Task statement ▸
Scan the data for "depth" and copy the lines it appears in.

--- Source data Enclosed Below ---

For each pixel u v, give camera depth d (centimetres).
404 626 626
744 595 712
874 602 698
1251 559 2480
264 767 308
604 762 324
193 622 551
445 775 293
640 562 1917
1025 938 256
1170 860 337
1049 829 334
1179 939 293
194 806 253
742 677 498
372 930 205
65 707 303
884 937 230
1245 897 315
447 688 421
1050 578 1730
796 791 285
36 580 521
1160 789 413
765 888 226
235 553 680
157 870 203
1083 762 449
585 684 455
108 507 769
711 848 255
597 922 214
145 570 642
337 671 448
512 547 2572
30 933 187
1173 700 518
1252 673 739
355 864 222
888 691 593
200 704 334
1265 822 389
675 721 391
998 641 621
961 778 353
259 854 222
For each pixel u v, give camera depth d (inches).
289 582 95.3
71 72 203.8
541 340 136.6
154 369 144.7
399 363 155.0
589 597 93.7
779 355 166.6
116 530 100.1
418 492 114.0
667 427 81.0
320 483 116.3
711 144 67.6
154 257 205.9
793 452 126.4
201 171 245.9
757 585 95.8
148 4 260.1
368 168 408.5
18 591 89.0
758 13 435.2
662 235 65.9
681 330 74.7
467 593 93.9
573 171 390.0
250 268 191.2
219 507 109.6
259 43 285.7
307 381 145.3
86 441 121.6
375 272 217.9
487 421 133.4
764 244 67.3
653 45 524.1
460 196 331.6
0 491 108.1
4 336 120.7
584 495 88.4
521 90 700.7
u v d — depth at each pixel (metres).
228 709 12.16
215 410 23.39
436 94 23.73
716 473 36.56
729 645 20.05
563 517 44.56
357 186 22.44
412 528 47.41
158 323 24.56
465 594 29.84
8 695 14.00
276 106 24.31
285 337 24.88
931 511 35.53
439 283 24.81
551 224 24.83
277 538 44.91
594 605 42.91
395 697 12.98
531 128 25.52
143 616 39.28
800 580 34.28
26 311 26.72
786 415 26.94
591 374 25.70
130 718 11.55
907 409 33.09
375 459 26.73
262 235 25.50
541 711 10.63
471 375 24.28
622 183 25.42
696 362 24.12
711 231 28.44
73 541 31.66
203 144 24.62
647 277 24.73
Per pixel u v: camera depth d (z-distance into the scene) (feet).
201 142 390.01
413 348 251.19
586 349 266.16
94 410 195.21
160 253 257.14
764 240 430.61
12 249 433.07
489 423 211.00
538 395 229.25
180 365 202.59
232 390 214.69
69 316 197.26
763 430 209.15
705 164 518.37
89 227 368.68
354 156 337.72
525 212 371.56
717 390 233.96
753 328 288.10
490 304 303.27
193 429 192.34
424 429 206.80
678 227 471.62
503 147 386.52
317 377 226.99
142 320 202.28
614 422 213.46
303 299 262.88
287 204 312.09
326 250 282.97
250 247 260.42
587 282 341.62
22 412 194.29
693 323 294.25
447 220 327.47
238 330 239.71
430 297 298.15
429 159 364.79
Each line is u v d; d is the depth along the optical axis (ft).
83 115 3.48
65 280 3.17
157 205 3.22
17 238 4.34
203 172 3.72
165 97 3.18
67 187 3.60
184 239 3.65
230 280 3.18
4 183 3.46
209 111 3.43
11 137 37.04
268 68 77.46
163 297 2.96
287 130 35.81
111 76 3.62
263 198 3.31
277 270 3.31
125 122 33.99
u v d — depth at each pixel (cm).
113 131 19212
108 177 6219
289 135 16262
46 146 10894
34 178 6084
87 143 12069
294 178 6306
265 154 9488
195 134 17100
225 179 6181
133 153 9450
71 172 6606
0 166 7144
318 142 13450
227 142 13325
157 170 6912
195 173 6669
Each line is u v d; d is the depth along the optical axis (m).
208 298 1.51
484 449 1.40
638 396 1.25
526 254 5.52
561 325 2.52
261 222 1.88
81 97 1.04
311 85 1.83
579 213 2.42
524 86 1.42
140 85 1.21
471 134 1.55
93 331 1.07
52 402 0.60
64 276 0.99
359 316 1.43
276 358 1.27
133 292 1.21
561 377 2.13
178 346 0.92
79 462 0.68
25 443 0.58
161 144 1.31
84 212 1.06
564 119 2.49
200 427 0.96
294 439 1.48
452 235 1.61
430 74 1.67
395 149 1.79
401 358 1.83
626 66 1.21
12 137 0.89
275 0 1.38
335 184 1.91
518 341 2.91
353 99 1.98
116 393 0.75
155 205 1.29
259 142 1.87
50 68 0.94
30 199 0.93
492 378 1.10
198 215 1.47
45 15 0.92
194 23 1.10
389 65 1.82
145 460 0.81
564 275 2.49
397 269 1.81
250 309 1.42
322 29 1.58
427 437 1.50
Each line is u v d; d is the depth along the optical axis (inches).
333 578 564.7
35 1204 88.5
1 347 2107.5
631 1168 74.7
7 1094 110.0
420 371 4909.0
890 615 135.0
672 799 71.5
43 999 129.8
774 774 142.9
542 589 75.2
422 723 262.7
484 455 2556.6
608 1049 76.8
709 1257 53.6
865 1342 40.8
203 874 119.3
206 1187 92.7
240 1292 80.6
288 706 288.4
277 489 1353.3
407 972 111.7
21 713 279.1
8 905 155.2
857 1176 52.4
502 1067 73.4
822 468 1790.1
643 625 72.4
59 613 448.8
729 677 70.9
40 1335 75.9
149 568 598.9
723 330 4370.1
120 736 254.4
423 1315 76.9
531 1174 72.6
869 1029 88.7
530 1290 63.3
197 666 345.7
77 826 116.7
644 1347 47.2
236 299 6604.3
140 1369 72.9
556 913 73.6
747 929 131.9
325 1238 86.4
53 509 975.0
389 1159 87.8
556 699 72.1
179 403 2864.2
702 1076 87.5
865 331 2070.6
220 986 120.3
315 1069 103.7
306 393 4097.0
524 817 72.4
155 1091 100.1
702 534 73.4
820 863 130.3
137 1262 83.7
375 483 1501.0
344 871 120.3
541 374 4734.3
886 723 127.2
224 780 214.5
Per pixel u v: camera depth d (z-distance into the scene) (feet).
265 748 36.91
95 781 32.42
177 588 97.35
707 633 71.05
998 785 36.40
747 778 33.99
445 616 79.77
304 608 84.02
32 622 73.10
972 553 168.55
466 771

--- End of Enclosed Source data ---

Written solution ▸
For each pixel u v, give camera depth d (centimetres).
For each pixel u v, give camera depth d (inches).
u v d — depth at each pixel (metres).
Per pixel u v: camera depth d (z-distance into the scene) (feet).
Each line is u v d; d is the depth along the optical axis (ft).
u v d — depth at each pixel (cm).
Each line is u v d; d is the depth along the optical axis (m).
Each line is u v d; d is the depth along the optical axis (inches).
Per pixel u v: camera depth d (z-distance into the scene) (feet).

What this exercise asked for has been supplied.